2:00pm - 2:30pm	Kamran Chitsaz	The Markovian Thinker	RL for reasoning LLMs has a trivial underlying RL environment (MDP) that treats the state as the whole prompt plus all past thinking tokens. That state keeps growing, which make the computation cost quadratic. We propose Markovian Thinking paradigm, where the state size remains bounded/fixed. This by design, and no matter the policy architecture, makes the compute cost linear with the number of thinking tokens, and memory stays flat.

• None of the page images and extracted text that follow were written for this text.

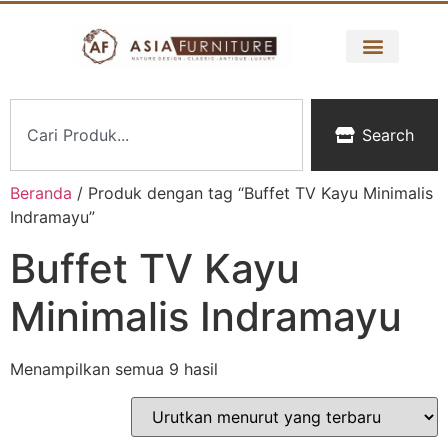
Search
Beranda
/ Produk dengan tag “Buffet TV Kayu Minimalis
Indramayu”
Buffet TV Kayu
Minimalis Indramayu
Menampilkan semua 9 hasil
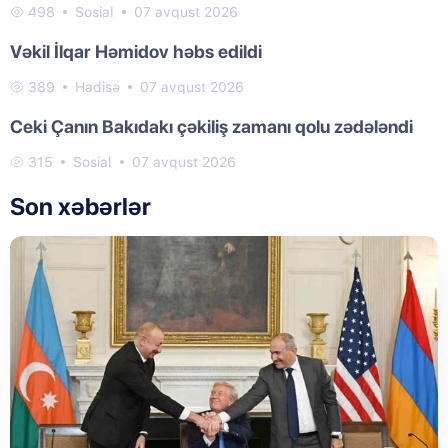
498
Sosial
07 avqust 2026
Vəkil İlqar Həmidov həbs edildi
389
Hadisə
07 avqust 2026
Ceki Çanın Bakıdakı çəkiliş zamanı qolu zədələndi
315
Sosial
07 avqust 2026
Son xəbərlər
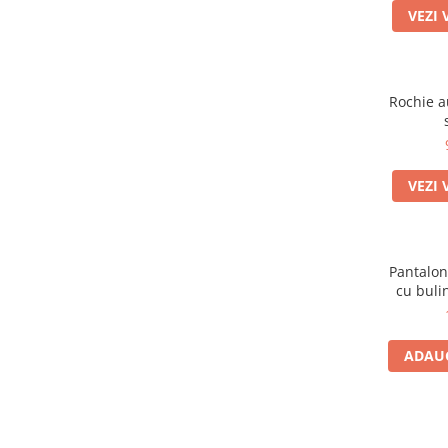
Verde fistic
(1)
VEZI 
Crem
(8)
Albastru
(51)
Kaki
(4)
Visiniu
(2)
Rochie a
Plamaniu
(1)
Aramiu
(1)
Albastru deschis
(7)
VEZI 
Fuxia
(5)
Albastra
(2)
Cappucino
(1)
Negru-alb
(1)
Pantalon
Indigo
(1)
cu buli
Negru``
(1)
Belumarin
(1)
Crem-Maro
(1)
ADAUG
Verde deschis
(4)
Alb Galbui
(1)
Alb cu dungi albastre
(1)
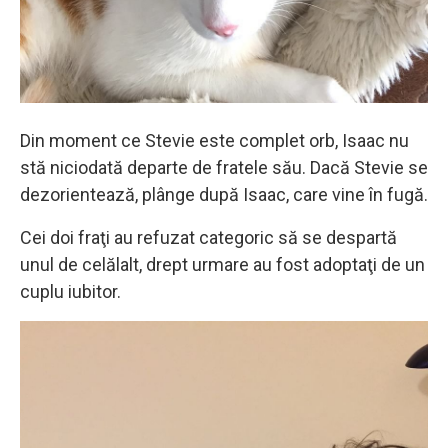
Din moment ce Stevie este complet orb, Isaac nu
stă niciodată departe de fratele său. Dacă Stevie se
dezorientează, plânge după Isaac, care vine în fugă.
Cei doi fraţi au refuzat categoric să se despartă
unul de celălalt, drept urmare au fost adoptaţi de un
cuplu iubitor.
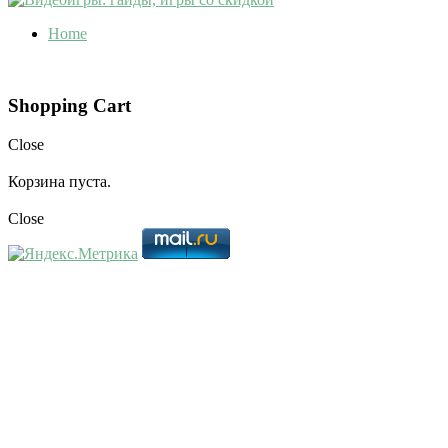
Home
Shopping Cart
Close
Корзина пуста.
Close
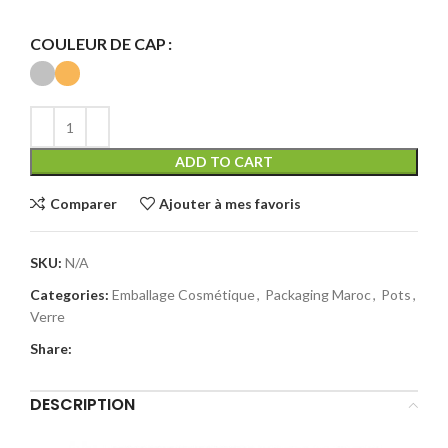
COULEUR DE CAP
ADD TO CART
Comparer
Ajouter à mes favoris
SKU:
N/A
Categories:
Emballage Cosmétique
,
Packaging Maroc
,
Pots
,
Verre
Share:
DESCRIPTION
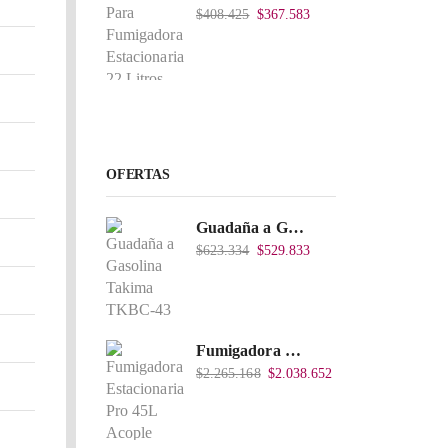
$
408.425
$
367.583
OFERTAS
Guadaña a Gasolina Takima TKBC-43
$
623.334
$
529.833
Fumigadora Estacionaria Pro 45L Acople Directo con Accesorios
$
2.265.168
$
2.038.652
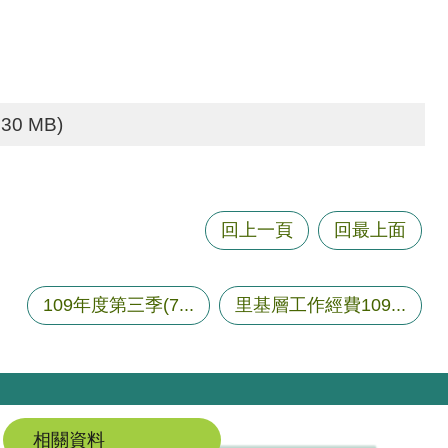
.30 MB)
回上一頁
回最上面
109年度第三季(7...
里基層工作經費109...
相關資料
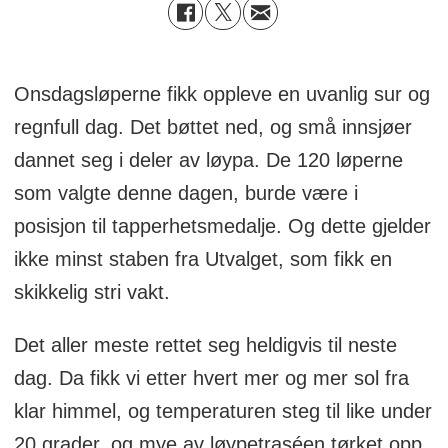
Onsdagsløperne fikk oppleve en uvanlig sur og
regnfull dag. Det bøttet ned, og små innsjøer
dannet seg i deler av løypa. De 120 løperne
som valgte denne dagen, burde være i
posisjon til tapperhetsmedalje. Og dette gjelder
ikke minst staben fra Utvalget, som fikk en
skikkelig stri vakt.
Det aller meste rettet seg heldigvis til neste
dag. Da fikk vi etter hvert mer og mer sol fra
klar himmel, og temperaturen steg til like under
20 grader, og mye av løypetraséen tørket opp.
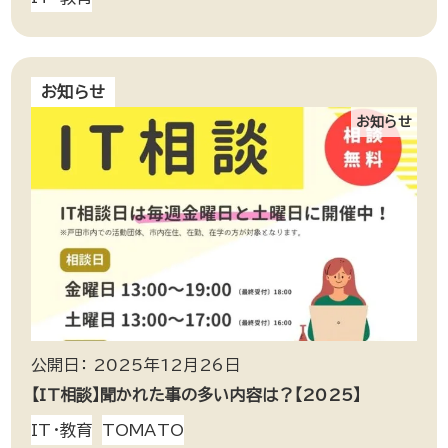
お知らせ
お知らせ
公開日： 2025年12月26日
【IT相談】聞かれた事の多い内容は？【2025】
IT・教育
TOMATO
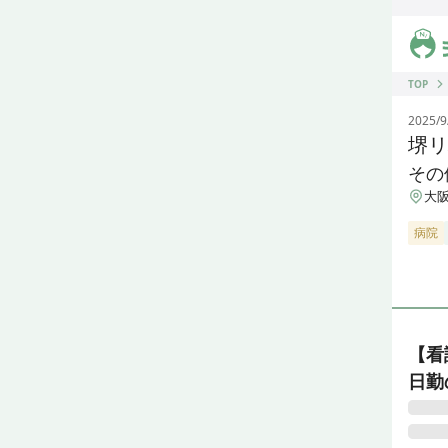
ジス
TOP
2025/9
堺リ
その
大阪
病院
【看
日勤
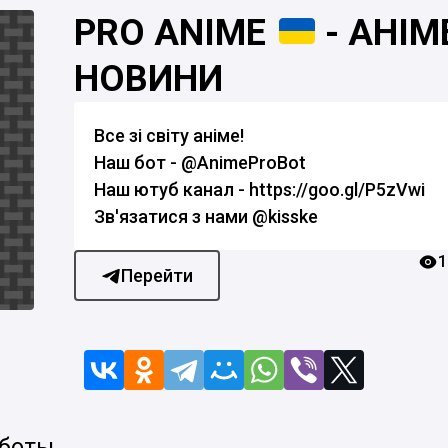
PRO ANIME
- АНІМ
НОВИНИ
Все зі світу аніме!
Наш бот - @AnimeProBot
Наш ютуб канал - https://goo.gl/P5zVwi
Зв'язатися з нами @kisske
1
Перейти
 боты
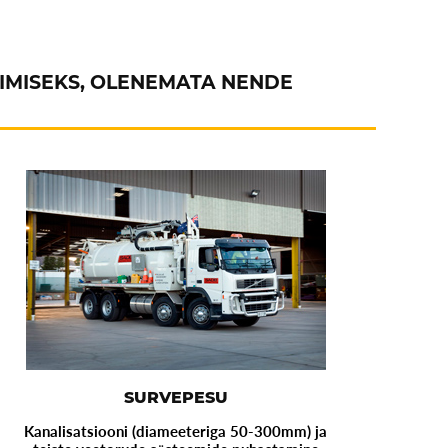
RIMISEKS, OLENEMATA NENDE
SURVEPESU
Kanalisatsiooni (diameeteriga 50-300mm) ja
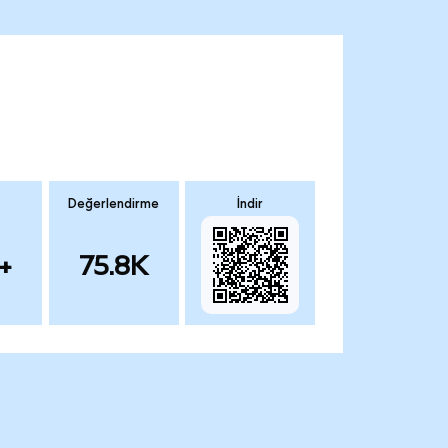
Değerlendirme
İndir
+
75.8K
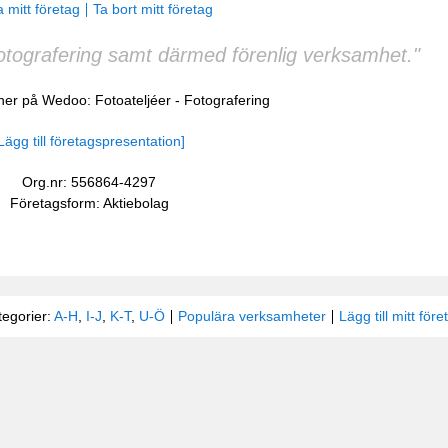
 mitt företag
Ta bort mitt företag
fotografering samt därmed förenlig verksamhet."
cher på Wedoo:
Fotoateljéer
-
Fotografering
Lägg till företagspresentation]
Org.nr: 556864-4297
Företagsform: Aktiebolag
tegorier:
A-H
,
I-J
,
K-T
,
U-Ö
Populära verksamheter
Lägg till mitt före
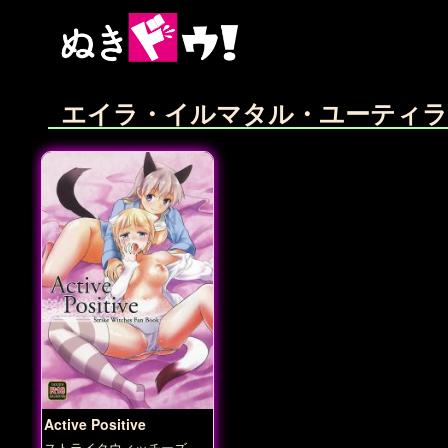
エイラ・イルマタル・ユーティラ
Active Positive
ストライクウィッチーズ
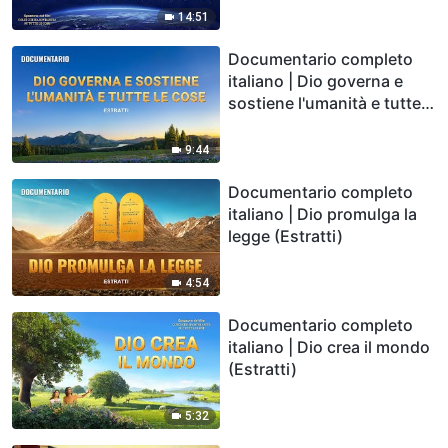
14:51
Documentario completo
italiano | Dio governa e
sostiene l'umanità e tutte
le cose (Estratti)
9:44
Documentario completo
italiano | Dio promulga la
legge (Estratti)
4:54
Documentario completo
italiano | Dio crea il mondo
(Estratti)
5:32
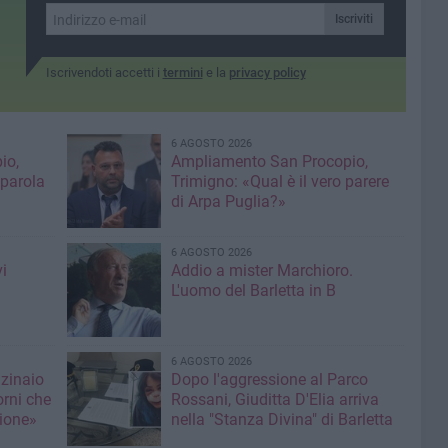
accademico”
Iscriviti
Iscrivendoti accetti i
termini
e la
privacy policy
6 AGOSTO 2026
io,
Ampliamento San Procopio,
 parola
Trimigno: «Qual è il vero parere
di Arpa Puglia?»
6 AGOSTO 2026
i
Addio a mister Marchioro.
L'uomo del Barletta in B
6 AGOSTO 2026
nzinaio
Dopo l'aggressione al Parco
orni che
Rossani, Giuditta D'Elia arriva
ione»
nella "Stanza Divina" di Barletta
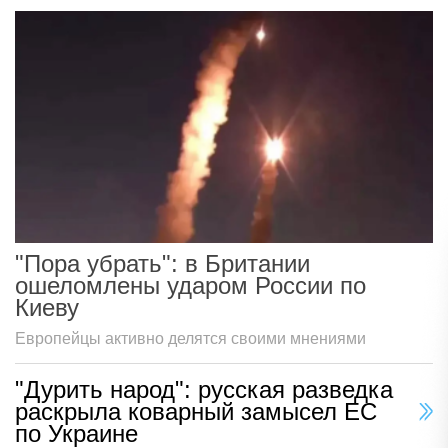
"Пора убрать": в Британии
ошеломлены ударом России по
Киеву
Европейцы активно делятся своими мнениями
"Дурить народ": русская разведка
раскрыла коварный замысел ЕС
по Украине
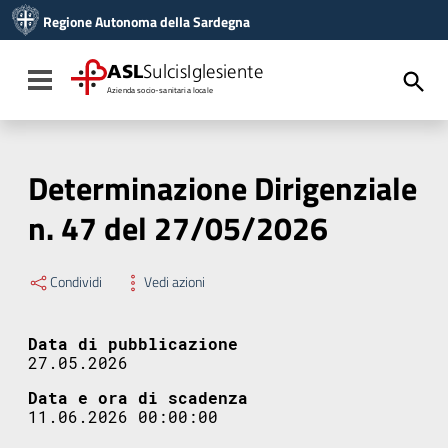
Vai ai contenuti
Regione Autonoma della Sardegna
Vai al menu di navigazione
Vai al footer
ASL
SulcisIglesiente
Toggle navigation
Azienda socio-sanitaria locale
Determinazione Dirigenziale
n. 47 del 27/05/2026
Condividi
Vedi azioni
Data di pubblicazione
27.05.2026
Data e ora di scadenza
11.06.2026 00:00:00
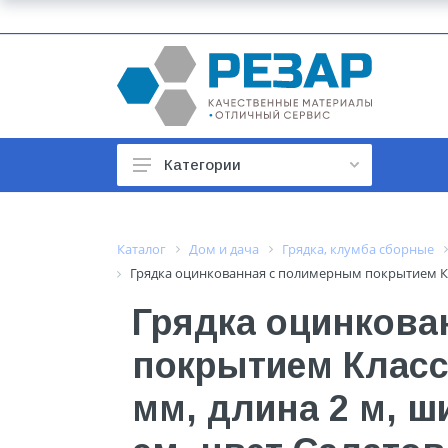
Категории
Автомобильные товары
Автотовары
Каталог
Дом и дача
Грядка, клумба сборные
Грядка оцинкованная с полимерным покрытием Клас
Арматура строительная
Грядка оцинкова
Баки, гидроаккумуляторы
покрытием Класси
Бойлеры и водонагреватели
Бытовая техника
мм, длина 2 м, ш
Бытовая химия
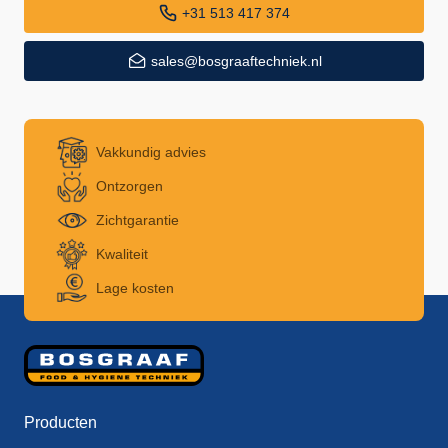
+31 513 417 374
sales@bosgraaftechniek.nl
Vakkundig advies
Ontzorgen
Zichtgarantie
Kwaliteit
Lage kosten
Producten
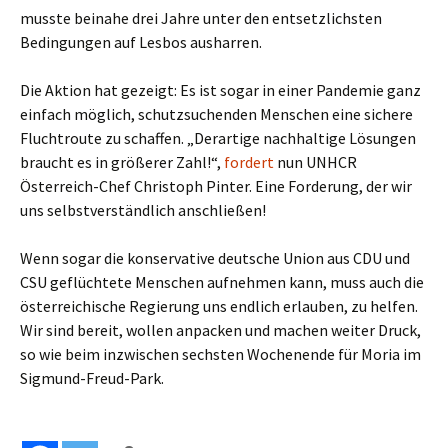
musste beinahe drei Jahre unter den entsetzlichsten
Bedingungen auf Lesbos ausharren.
Die Aktion hat gezeigt: Es ist sogar in einer Pandemie ganz
einfach möglich, schutzsuchenden Menschen eine sichere
Fluchtroute zu schaffen. „Derartige nachhaltige Lösungen
braucht es in größerer Zahl!“,
fordert
nun UNHCR
Österreich-Chef Christoph Pinter. Eine Forderung, der wir
uns selbstverständlich anschließen!
Wenn sogar die konservative deutsche Union aus CDU und
CSU geflüchtete Menschen aufnehmen kann, muss auch die
österreichische Regierung uns endlich erlauben, zu helfen.
Wir sind bereit, wollen anpacken und machen weiter Druck,
so wie beim inzwischen sechsten Wochenende für Moria im
Sigmund-Freud-Park.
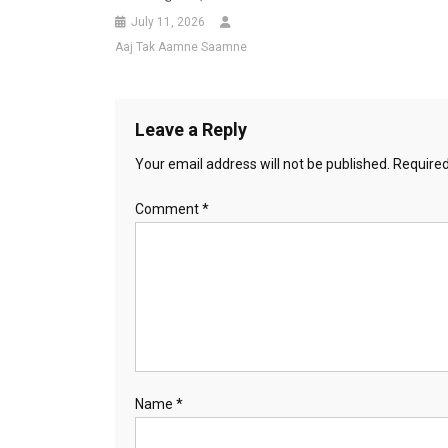
July 11, 2026
Aaj Tak Aamne Saamne
Leave a Reply
Your email address will not be published.
Required
Comment
*
Name
*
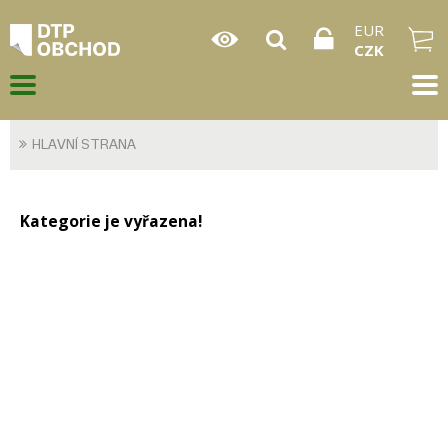
EUR
CZK
HLAVNÍ STRANA
Kategorie je vyřazena!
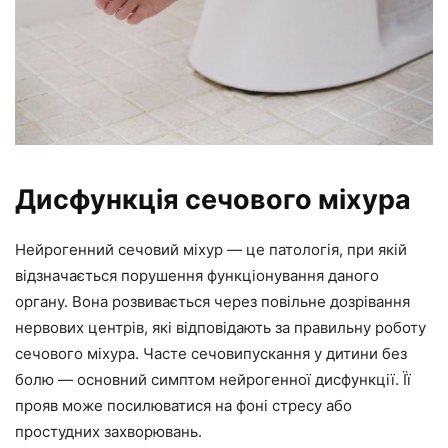
Дисфункція сечового міхура
Нейрогенний сечовий міхур — це патологія, при якій
відзначається порушення функціонування даного
органу. Вона розвивається через повільне дозрівання
нервових центрів, які відповідають за правильну роботу
сечового міхура. Часте сечовипускання у дитини без
болю — основний симптом нейрогенної дисфункції. Її
прояв може посилюватися на фоні стресу або
простудних захворювань.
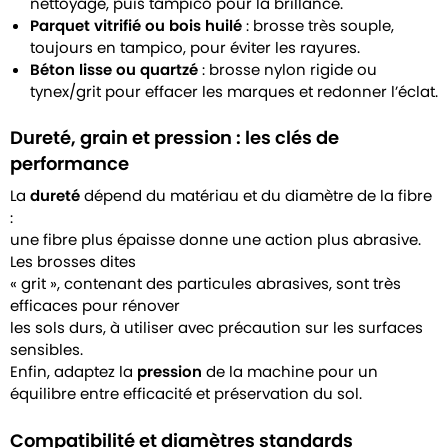
nettoyage, puis tampico pour la brillance.
Parquet vitrifié ou bois huilé
: brosse très souple,
toujours en tampico, pour éviter les rayures.
Béton lisse ou quartzé
: brosse nylon rigide ou
tynex/grit pour effacer les marques et redonner l’éclat.
Dureté, grain et pression : les clés de
performance
La
dureté
dépend du matériau et du diamètre de la fibre
:
une fibre plus épaisse donne une action plus abrasive.
Les brosses dites
« grit », contenant des particules abrasives, sont très
efficaces pour rénover
les sols durs, à utiliser avec précaution sur les surfaces
sensibles.
Enfin, adaptez la
pression
de la machine pour un
équilibre entre efficacité et préservation du sol.
Compatibilité et diamètres standards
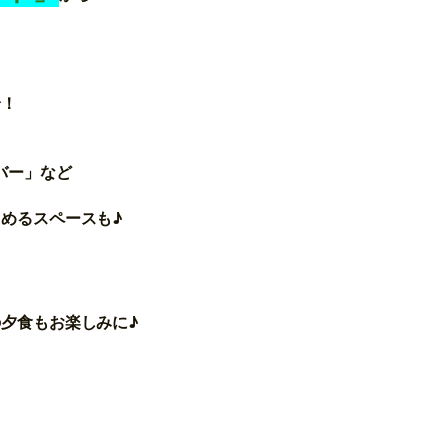
身！
バー」など
めるスペースも♪
夕食もお楽しみに♪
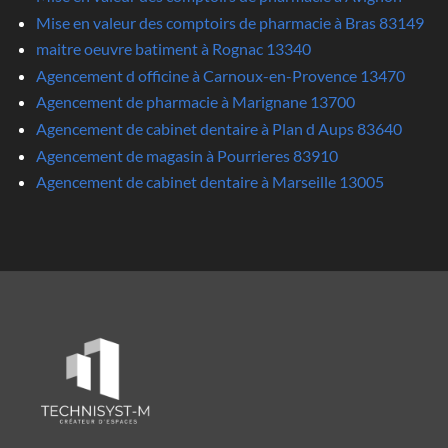
Mise en valeur des comptoirs de pharmacie à Bras 83149
maitre oeuvre batiment à Rognac 13340
Agencement d officine à Carnoux-en-Provence 13470
Agencement de pharmacie à Marignane 13700
Agencement de cabinet dentaire à Plan d Aups 83640
Agencement de magasin à Pourrieres 83910
Agencement de cabinet dentaire à Marseille 13005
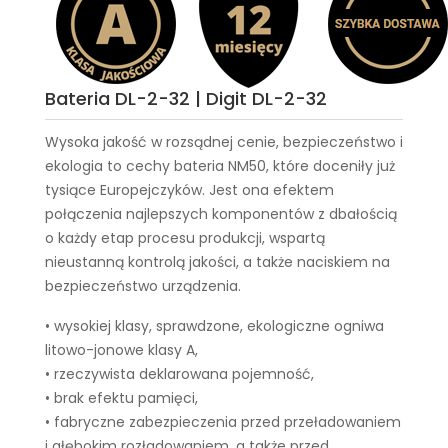
Bateria DL-2-32 | Digit DL-2-32
Wysoka jakość w rozsądnej cenie, bezpieczeństwo i
ekologia to cechy
bateria NM50
, które doceniły już
tysiące Europejczyków. Jest ona efektem
połączenia najlepszych komponentów z dbałością
o każdy etap procesu produkcji, wspartą
nieustanną kontrolą jakości, a także naciskiem na
bezpieczeństwo urządzenia.
• wysokiej klasy, sprawdzone, ekologiczne ogniwa
litowo-jonowe klasy A,
• rzeczywista deklarowana pojemność,
• brak efektu pamięci,
• fabryczne zabezpieczenia przed przeładowaniem
i głębokim rozładowaniem, a także przed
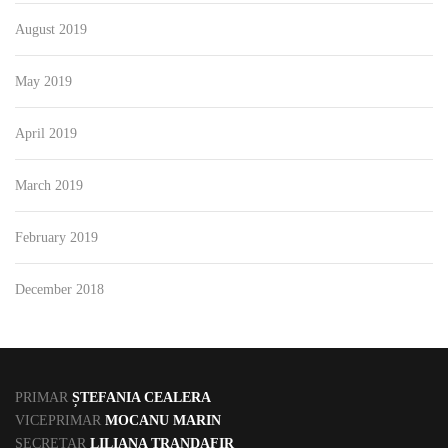
August 2019
May 2019
April 2019
March 2019
February 2019
December 2018
PRIMAR
ȘTEFANIA CEALERA
VICEPRIMAR
MOCANU MARIN
SECRETAR
LILIANA TRANDAFIR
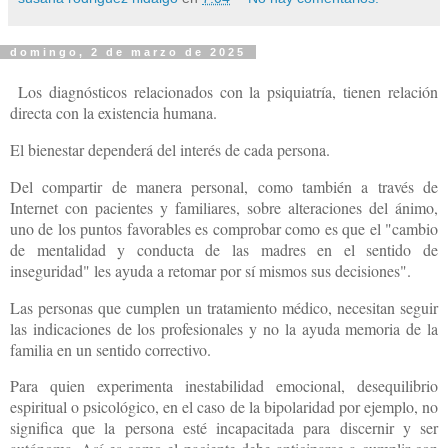
domingo, 2 de marzo de 2025
Los diagnósticos relacionados con la psiquiatría, tienen relación
directa con la existencia humana.
El bienestar dependerá del interés de cada persona.
Del compartir de manera personal, como también a través de
Internet con pacientes y familiares, sobre alteraciones del ánimo,
uno de los puntos favorables es comprobar como es que el "cambio
de mentalidad y conducta de las madres en el sentido de
inseguridad" les ayuda a retomar por sí mismos sus decisiones".
Las personas que cumplen un tratamiento médico, necesitan seguir
las indicaciones de los profesionales y no la ayuda memoria de la
familia en un sentido correctivo.
Para quien experimenta inestabilidad emocional, desequilibrio
espiritual o psicológico, en el caso de la bipolaridad por ejemplo, no
significa que la persona esté incapacitada para discernir y ser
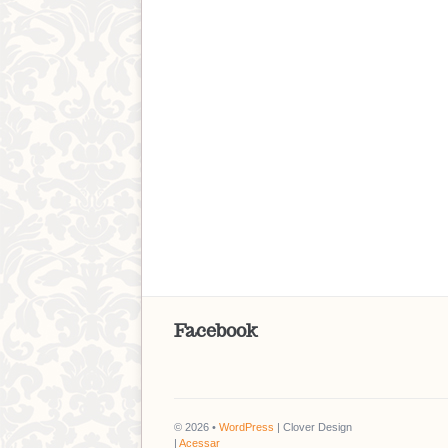
Facebook
© 2026 •
WordPress
| Clover Design
|
Acessar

2:30pm - 3:00pm	Nilaksh	Squeezing More from the Stream : Learning Representation Online for Streaming Reinforcement Learning	In streaming Reinforcement Learning (RL), agents learn from data once and immediately discard it. This saves memory for on-device applications but makes learning highly inefficient, as it is difficult to extract deep patterns from fleeting data. To get the most out of every observation, we adapt Self-Predictive Representations (SPR) for streaming RL. Because streaming data arrives in a highly correlated sequence, simply adding SPR causes training instability. We solve this by adjusting the network’s learning updates to prevent conflicting signals. Tested across the Atari, MinAtar, and Octax benchmarks, our approach consistently outperforms existing streaming methods.
3:00pm - 3:30pm		Coffee break
3:30pm - 4:00pm	Saurav Jha	Reconstruction or Semantics? What Makes a Latent Space Useful for Robotic World Models	World model-based policy evaluation is a practical proxy for testing real-world robot control. As these models increasingly adopt latent diffusion modeling (LDM), choosing the right latent space becomes critical. While the status quo uses autoencoding latent spaces like VAEs that are primarily trained for pixel reconstruction, recent work suggests benefits from pretrained encoders with representation-aligned semantic latent spaces. We systematically evaluate these latent spaces for action-conditioned LDM by comparing six reconstruction and semantic encoders to train world model variants under a fixed protocol on BridgeV2 dataset, and show effective world model training in high-dimensional representation spaces.
4:00pm - 4:30pm	Hadi Nekoei	Shielded Controller Units for RL with Operational Constraints Applied to Remote Microgrids	Remote microgrids require coordinating renewable generation, batteries, and fuel generators under uncertainty while respecting strict operational constraints. We introduce Shielded Controller Units (SCUs), an interpretable framework that uses system knowledge to enforce safety and regulatory constraints during RL control. SCUs decompose the environment into a hierarchy, with each unit responsible for a specific subset of constraints. On a real-world microgrid task, SCUs enable RL to reduce fuel consumption by 24% without increasing battery degradation, outperforming industry heuristics and constrained RL baselines while maintaining full constraint satisfaction.
4:30pm - 5:00pm	Kanishk Jain	Discovering Failure Modes in Vision-Language Models using RL	We propose a Reinforcement Learning (RL)-based framework to automatically discover the failure modes or blind spots of any VLM on a given data distribution without human intervention. Our framework trains a questioner agent that adaptively generates queries based on the candidate VLM’s responses to elicit incorrect answers. Our approach increases question complexity by focusing on fine-grained visual details and distinct skill compositions as training progresses, consequently identifying novel failure modes in which VLMs struggle.